## START Excerpted passage

# 420 racher cv boots big problems



## reddawg816 (May 3, 2009)

I have a 2009 420 rancher at. I tear my rear outer cv boot every time in ride in the creek. Its filling up with rocks i did know if any one new a way to fix this any help would be awsome


----------



## Polaris425 (Dec 16, 2004)

CV Boot Guards? Something to help keep the rocks away from it.


----------



## greenzilla816 (May 24, 2009)

my friend got one and his does the same thing. It looks like a really bad design, and no wy to fix it fo good. he wraps abunch of electric tape aroundthe bands to fill the gap between the band and the spindle so it is harder for rcks to get in there . he has t rewrap itall the time , but it is better than replacing the boots every weekend.


----------



## filthyredneck (Feb 10, 2010)

Polaris425 said:


> CV Boot Guards? Something to help keep the rocks away from it.


I agree...sounds like when your tires are digging in the creek bottom the rocks take their toll on the boots, a good set of stick stoppers/cv guards should do the trick. There are many brands out there to choose from and can be gotten through our sponsers on mimb or the stealership, or online places like ebay...I personally just got rid of some Aluminum Products guards from my brute before it got big and they offer alot of protection to the inner and outter cv's.


----------

## END Excerpted passage
## START Excerpted data

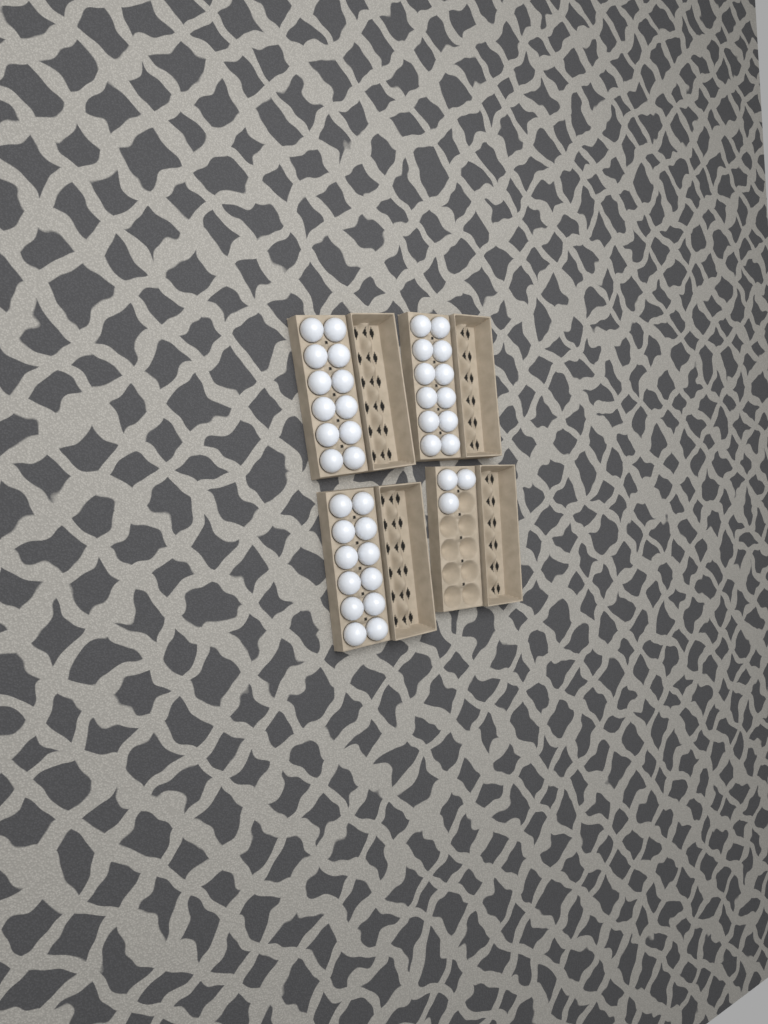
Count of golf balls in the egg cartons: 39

## END Excerpted data
## START Excerpted data

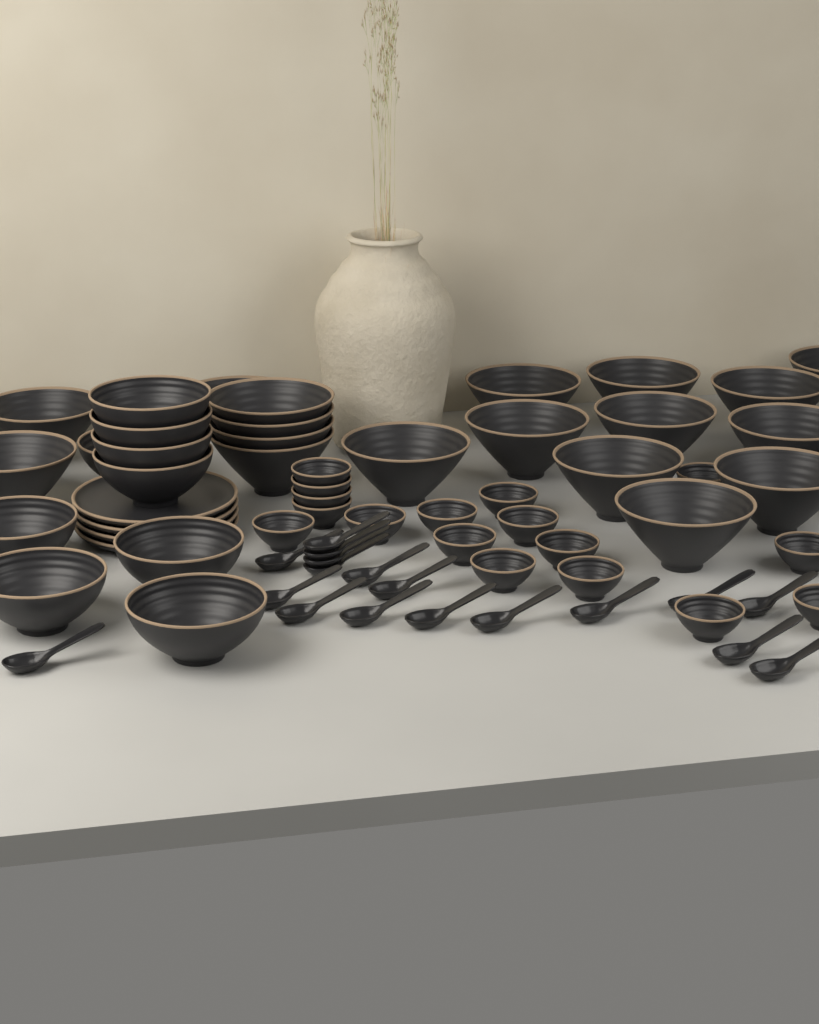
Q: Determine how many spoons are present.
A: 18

## END Excerpted data

> [Problems]
1) In the forum thread about torn CV boots, what does greenzilla816's friend wrap around the bands to fill the gap?
2) Reproduce the CV boot thread from "## greenzilla816 (May" to "(Feb 10, 2010)".
These lines have nothing to do with the forum thread.

> [Answers given]
1) A bunch of electric tape.

2)
## greenzilla816 (May 24, 2009)

my friend got one and his does the same thing. It looks like a really bad design, and no wy to fix it fo good. he wraps abunch of electric tape aroundthe bands to fill the gap between the band and the spindle so it is harder for rcks to get in there . he has t rewrap itall the time , but it is better than replacing the boots every weekend.


----------



## filthyredneck (Feb 10, 2010)